**RECORDS FOR PROCESSING**

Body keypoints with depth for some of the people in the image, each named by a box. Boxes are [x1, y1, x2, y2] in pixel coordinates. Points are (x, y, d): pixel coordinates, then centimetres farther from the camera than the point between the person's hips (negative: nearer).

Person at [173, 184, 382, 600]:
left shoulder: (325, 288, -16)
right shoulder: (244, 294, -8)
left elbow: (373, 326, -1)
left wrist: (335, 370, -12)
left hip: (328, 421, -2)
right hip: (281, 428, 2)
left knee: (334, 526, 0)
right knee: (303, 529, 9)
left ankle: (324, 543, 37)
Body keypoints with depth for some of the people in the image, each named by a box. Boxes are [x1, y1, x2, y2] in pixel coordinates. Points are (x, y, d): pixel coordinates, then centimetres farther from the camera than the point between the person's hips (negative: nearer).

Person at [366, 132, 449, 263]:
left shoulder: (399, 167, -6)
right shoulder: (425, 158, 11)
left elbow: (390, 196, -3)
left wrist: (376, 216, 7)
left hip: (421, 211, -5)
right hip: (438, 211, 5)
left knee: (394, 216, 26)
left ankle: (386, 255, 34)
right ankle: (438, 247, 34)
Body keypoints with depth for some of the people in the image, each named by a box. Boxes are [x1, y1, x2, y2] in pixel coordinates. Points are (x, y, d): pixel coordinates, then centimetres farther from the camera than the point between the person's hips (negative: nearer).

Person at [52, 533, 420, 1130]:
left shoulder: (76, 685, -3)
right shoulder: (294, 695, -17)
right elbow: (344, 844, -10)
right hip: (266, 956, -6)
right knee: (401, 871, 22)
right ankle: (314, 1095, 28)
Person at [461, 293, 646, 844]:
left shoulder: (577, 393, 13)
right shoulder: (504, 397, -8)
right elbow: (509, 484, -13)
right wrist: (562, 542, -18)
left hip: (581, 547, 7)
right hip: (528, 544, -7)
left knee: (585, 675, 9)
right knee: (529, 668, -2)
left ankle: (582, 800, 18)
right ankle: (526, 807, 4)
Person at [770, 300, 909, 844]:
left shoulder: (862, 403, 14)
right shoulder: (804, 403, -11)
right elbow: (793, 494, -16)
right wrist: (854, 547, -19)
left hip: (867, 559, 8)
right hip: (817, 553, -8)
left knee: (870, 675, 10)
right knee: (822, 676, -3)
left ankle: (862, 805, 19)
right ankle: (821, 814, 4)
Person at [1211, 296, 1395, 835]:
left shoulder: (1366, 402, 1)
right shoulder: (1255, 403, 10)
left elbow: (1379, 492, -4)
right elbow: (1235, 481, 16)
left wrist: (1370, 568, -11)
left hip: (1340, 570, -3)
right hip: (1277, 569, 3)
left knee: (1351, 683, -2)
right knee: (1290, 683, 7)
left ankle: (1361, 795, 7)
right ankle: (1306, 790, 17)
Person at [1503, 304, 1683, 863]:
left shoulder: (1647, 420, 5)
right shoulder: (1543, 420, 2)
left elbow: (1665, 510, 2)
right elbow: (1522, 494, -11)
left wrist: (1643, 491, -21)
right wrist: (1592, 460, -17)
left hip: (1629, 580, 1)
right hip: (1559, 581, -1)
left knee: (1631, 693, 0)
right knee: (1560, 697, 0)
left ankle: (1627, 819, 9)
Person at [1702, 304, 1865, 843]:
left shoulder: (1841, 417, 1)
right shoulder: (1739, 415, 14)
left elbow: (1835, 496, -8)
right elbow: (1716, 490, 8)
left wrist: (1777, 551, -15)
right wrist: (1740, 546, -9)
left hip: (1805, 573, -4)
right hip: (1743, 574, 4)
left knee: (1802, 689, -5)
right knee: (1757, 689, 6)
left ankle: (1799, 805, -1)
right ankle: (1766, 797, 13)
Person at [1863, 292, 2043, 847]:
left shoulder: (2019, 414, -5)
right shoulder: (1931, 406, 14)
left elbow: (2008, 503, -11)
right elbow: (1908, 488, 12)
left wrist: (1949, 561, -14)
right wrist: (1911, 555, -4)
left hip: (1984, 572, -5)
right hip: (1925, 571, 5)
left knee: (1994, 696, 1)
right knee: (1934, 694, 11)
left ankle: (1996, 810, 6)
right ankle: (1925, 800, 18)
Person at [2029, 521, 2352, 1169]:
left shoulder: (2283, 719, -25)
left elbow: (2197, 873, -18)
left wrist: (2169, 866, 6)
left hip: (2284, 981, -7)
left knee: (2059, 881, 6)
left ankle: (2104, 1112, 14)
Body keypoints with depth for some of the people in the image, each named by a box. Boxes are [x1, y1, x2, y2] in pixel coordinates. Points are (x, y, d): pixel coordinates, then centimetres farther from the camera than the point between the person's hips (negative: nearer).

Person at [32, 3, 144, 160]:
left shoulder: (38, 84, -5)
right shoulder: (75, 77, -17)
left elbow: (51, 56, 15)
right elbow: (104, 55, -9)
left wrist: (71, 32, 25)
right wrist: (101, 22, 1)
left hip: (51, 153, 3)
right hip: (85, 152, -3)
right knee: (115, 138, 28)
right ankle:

**WORK REQUEST**
Turn the entries from the line with "left wrist: (1370, 568, -11)" to the line with "left ankle: (2104, 1112, 14)", both lines included, into a numbered list, leaving out any blank lines.

**SOLVED PROBLEM**
1. left wrist: (1370, 568, -11)
2. left hip: (1340, 570, -3)
3. right hip: (1277, 569, 3)
4. left knee: (1351, 683, -2)
5. right knee: (1290, 683, 7)
6. left ankle: (1361, 795, 7)
7. right ankle: (1306, 790, 17)
8. Person at [1503, 304, 1683, 863]:
9. left shoulder: (1647, 420, 5)
10. right shoulder: (1543, 420, 2)
11. left elbow: (1665, 510, 2)
12. right elbow: (1522, 494, -11)
13. left wrist: (1643, 491, -21)
14. right wrist: (1592, 460, -17)
15. left hip: (1629, 580, 1)
16. right hip: (1559, 581, -1)
17. left knee: (1631, 693, 0)
18. right knee: (1560, 697, 0)
19. left ankle: (1627, 819, 9)
20. Person at [1702, 304, 1865, 843]:
21. left shoulder: (1841, 417, 1)
22. right shoulder: (1739, 415, 14)
23. left elbow: (1835, 496, -8)
24. right elbow: (1716, 490, 8)
25. left wrist: (1777, 551, -15)
26. right wrist: (1740, 546, -9)
27. left hip: (1805, 573, -4)
28. right hip: (1743, 574, 4)
29. left knee: (1802, 689, -5)
30. right knee: (1757, 689, 6)
31. left ankle: (1799, 805, -1)
32. right ankle: (1766, 797, 13)
33. Person at [1863, 292, 2043, 847]:
34. left shoulder: (2019, 414, -5)
35. right shoulder: (1931, 406, 14)
36. left elbow: (2008, 503, -11)
37. right elbow: (1908, 488, 12)
38. left wrist: (1949, 561, -14)
39. right wrist: (1911, 555, -4)
40. left hip: (1984, 572, -5)
41. right hip: (1925, 571, 5)
42. left knee: (1994, 696, 1)
43. right knee: (1934, 694, 11)
44. left ankle: (1996, 810, 6)
45. right ankle: (1925, 800, 18)
46. Person at [2029, 521, 2352, 1169]:
47. left shoulder: (2283, 719, -25)
48. left elbow: (2197, 873, -18)
49. left wrist: (2169, 866, 6)
50. left hip: (2284, 981, -7)
51. left knee: (2059, 881, 6)
52. left ankle: (2104, 1112, 14)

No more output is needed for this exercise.